The Flower of Meditation is Resilience

Dec 24, 2018 | Mindfulness Meditation | 0 comments

Purple flowers growing up through cracks in concrete.

It seems timely to republish and repurpose this post as the Silly Season takes its toll. Not only on me, but perhaps on you, too.

Resilience shattered

The terrifying storm of last week took out our power for three days. We have lovely friends who donated freezer space for Christmas dinner items that we’d shopped for early. For instance, prawns! We ended up borrowing a generator from a neighbour who didn’t need it. It seems to me that emergencies in Australia bring out the best in people. Despite these kindnesses, I still felt very inconvenienced.

I didn’t do well going without my comforts.

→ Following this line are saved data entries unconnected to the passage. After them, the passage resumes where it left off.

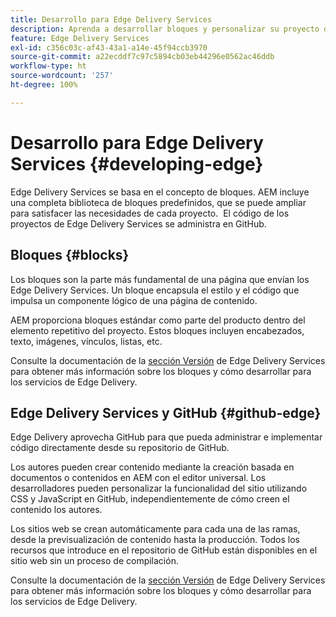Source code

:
 ```yaml
---
title: Desarrollo para Edge Delivery Services
description: Aprenda a desarrollar bloques y personalizar su proyecto de AEM para trabajar con Edge Delivery Services.
feature: Edge Delivery Services
exl-id: c356c03c-af43-43a1-a14e-45f94ccb3970
source-git-commit: a22ecddf7c97c5894cb03eb44296e0562ac46ddb
workflow-type: ht
source-wordcount: '257'
ht-degree: 100%

---
```


# Desarrollo para Edge Delivery Services {#developing-edge}

Edge Delivery Services se basa en el concepto de bloques. AEM incluye una completa biblioteca de bloques predefinidos, que se puede ampliar para satisfacer las necesidades de cada proyecto.  El código de los proyectos de Edge Delivery Services se administra en GitHub.

## Bloques {#blocks}

Los bloques son la parte más fundamental de una página que envían los Edge Delivery Services. Un bloque encapsula el estilo y el código que impulsa un componente lógico de una página de contenido.

AEM proporciona bloques estándar como parte del producto dentro del elemento repetitivo del proyecto. Estos bloques incluyen encabezados, texto, imágenes, vínculos, listas, etc.

Consulte la documentación de la [sección Versión](/help/edge/developer/block-collection.md) de Edge Delivery Services para obtener más información sobre los bloques y cómo desarrollar para los servicios de Edge Delivery.

## Edge Delivery Services y GitHub {#github-edge}

Edge Delivery aprovecha GitHub para que pueda administrar e implementar código directamente desde su repositorio de GitHub. 

Los autores pueden crear contenido mediante la creación basada en documentos o contenidos en AEM con el editor universal. Los desarrolladores pueden personalizar la funcionalidad del sitio utilizando CSS y JavaScript en GitHub, independientemente de cómo creen el contenido los autores.

Los sitios web se crean automáticamente para cada una de las ramas, desde la previsualización de contenido hasta la producción. Todos los recursos que introduce en el repositorio de GitHub están disponibles en el sitio web sin un proceso de compilación.

Consulte la documentación de la [sección Versión](/help/edge/developer/block-collection.md) de Edge Delivery Services para obtener más información sobre los bloques y cómo desarrollar para los servicios de Edge Delivery.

Reading with camping headlights at night, watching the laundry stack up, washing dishes by hand and, sorry to admit, no Netflix. I do know that all these are first world problems. Especially when weighed against the recent devastating Indonesian tsunami, for instance.

But if I had prided myself on being an evolved being, it was clear that I needed to step down from my pedestal. I was grumpy and upset simply by the impact of the loss of electricity. I even felt envy as others on our island had their power restored.

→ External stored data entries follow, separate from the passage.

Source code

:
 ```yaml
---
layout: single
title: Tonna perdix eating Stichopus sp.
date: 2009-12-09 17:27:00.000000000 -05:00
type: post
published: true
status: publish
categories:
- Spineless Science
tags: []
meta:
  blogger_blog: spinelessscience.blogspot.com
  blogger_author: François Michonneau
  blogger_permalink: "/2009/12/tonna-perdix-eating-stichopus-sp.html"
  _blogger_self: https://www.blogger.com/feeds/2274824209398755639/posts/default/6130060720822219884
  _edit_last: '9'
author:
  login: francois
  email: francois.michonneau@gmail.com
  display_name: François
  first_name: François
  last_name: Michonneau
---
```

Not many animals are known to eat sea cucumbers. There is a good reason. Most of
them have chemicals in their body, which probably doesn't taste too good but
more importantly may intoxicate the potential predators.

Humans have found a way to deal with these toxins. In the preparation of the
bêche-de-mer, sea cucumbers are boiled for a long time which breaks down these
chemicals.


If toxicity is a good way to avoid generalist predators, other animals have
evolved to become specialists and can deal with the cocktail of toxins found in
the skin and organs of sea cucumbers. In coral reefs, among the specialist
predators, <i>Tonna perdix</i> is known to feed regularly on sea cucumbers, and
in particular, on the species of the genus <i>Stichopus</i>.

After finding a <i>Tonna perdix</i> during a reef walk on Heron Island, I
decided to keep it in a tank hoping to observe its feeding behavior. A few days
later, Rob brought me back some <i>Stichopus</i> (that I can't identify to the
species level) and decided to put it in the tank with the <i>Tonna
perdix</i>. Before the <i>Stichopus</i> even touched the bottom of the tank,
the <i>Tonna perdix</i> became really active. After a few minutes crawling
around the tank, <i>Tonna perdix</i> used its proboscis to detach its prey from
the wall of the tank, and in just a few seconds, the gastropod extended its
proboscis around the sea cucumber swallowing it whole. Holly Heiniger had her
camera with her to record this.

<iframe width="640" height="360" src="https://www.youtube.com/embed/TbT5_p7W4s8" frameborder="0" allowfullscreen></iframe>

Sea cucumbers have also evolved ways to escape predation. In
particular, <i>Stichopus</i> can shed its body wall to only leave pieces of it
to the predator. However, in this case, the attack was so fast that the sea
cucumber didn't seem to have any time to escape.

Ageing can erode resilience

Just when I’ve needed it the most, I’ve neglected my meditation practice.

I am an elder but that does not always make me wise. One of my goals in doing regular meditation is to develop the quality of resilience. To be able to get myself out of a heavy mood in a reasonable timeframe. To get up off the floor when I feel like I’ve been run over by a Mack truck. The Japanese have a saying, “Fall down 7 times, get up 8.”

The problem with getting older is that ageing can erode your resilience. Things that used to work well don’t anymore. Reading requires close-up glasses. Driving requires distance glasses. Dining out requires a sound-friendly restaurant. Weight creeps up and patience wears down. Fools can no longer be suffered.

The flower of mediation

Meditation offers practice in pausing and breathing. It has let me extrapolate from the peace of my practice to the way I deal with situations in the ‘real world.’ I’ve been able to practice creating a parenthesis around knee-jerk reactions. A buffer between hearing and seeing, and reacting.

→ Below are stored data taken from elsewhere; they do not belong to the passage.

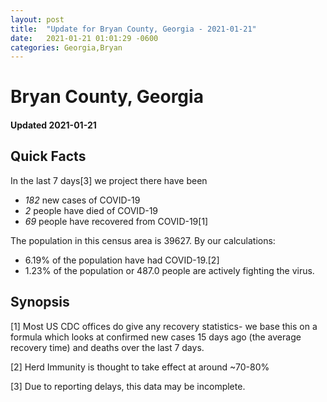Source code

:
 ```yaml
---
layout: post
title:  "Update for Bryan County, Georgia - 2021-01-21"
date:   2021-01-21 01:01:29 -0600
categories: Georgia,Bryan
---
```


# Bryan County, Georgia
#### Updated 2021-01-21

## Quick Facts

In the last 7 days[3] we project there have been
- *182* new cases of COVID-19
- *2* people have died of COVID-19
- *69* people have recovered from COVID-19[1]

The population in this census area is 39627. By our calculations:
- 6.19% of the population have had COVID-19.[2]
- 1.23% of the population or 487.0 people are actively fighting the virus.

## Synopsis




[1] Most US CDC offices do give any recovery statistics- we base this on a formula which looks at confirmed new cases
15 days ago (the average recovery time) and deaths over the last 7 days.

[2] Herd Immunity is thought to take effect at around ~70-80%

[3] Due to reporting delays, this data may be incomplete.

The mechanism for how this happens is that meditation ultimately exposes the Self, that part that is aware and capable of watching.

Meditator, Peter Bregman of the Harvard Business Review says:

Unless you find solid footing in your consistent, unshakable Self, you’ll be thrown off balance and lose your way. You’ll change your mind at the first resistance. You’ll become overconfident when praise abounds. And you’ll make poor decisions, just to feel better.

Connecting with your Self is the key to maintaining your equanimity, your peace, your clarity, and your judgment, even in the face of changing circumstances and pressures.

Resilience gives you the space to recover yourself, your best self, your higher self. You get to bounce back.

I was amazed that I bounced back so quickly after our energy company turned our power back on. Yet, I’ve decided I need to recommit to my regular meditation practice. Maybe you’d like to consider such a resolve for yourself, too.